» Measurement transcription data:
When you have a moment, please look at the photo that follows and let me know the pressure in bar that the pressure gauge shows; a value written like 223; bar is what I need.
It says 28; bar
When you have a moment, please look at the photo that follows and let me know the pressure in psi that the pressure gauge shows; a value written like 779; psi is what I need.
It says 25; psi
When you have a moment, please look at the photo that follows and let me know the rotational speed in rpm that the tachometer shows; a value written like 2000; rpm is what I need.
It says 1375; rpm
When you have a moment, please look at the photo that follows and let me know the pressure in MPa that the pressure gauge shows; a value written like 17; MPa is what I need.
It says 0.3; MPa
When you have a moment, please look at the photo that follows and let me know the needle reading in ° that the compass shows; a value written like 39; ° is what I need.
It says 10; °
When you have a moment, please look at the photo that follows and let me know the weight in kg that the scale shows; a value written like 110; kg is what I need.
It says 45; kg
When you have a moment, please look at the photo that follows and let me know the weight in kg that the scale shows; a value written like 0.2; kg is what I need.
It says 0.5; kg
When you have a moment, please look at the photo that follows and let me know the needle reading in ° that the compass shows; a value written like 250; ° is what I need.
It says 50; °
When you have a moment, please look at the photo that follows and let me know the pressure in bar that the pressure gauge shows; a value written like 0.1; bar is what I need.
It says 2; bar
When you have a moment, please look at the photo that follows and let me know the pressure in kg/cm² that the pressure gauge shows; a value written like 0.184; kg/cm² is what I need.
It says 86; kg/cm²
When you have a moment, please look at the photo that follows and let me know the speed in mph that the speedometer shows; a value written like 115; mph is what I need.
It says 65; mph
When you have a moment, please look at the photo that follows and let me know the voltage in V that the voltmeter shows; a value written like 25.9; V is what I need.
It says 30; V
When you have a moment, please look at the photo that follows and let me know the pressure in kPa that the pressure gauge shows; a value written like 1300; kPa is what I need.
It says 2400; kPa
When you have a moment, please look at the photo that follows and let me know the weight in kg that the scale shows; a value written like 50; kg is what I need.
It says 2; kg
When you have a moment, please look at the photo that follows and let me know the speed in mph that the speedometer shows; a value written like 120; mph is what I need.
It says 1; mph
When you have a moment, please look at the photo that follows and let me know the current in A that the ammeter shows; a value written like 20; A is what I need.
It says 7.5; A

» TASK PROMPT: Count the lines in the records above that contain the word "reading" and reply with only that number.

» THE ANSWER: 2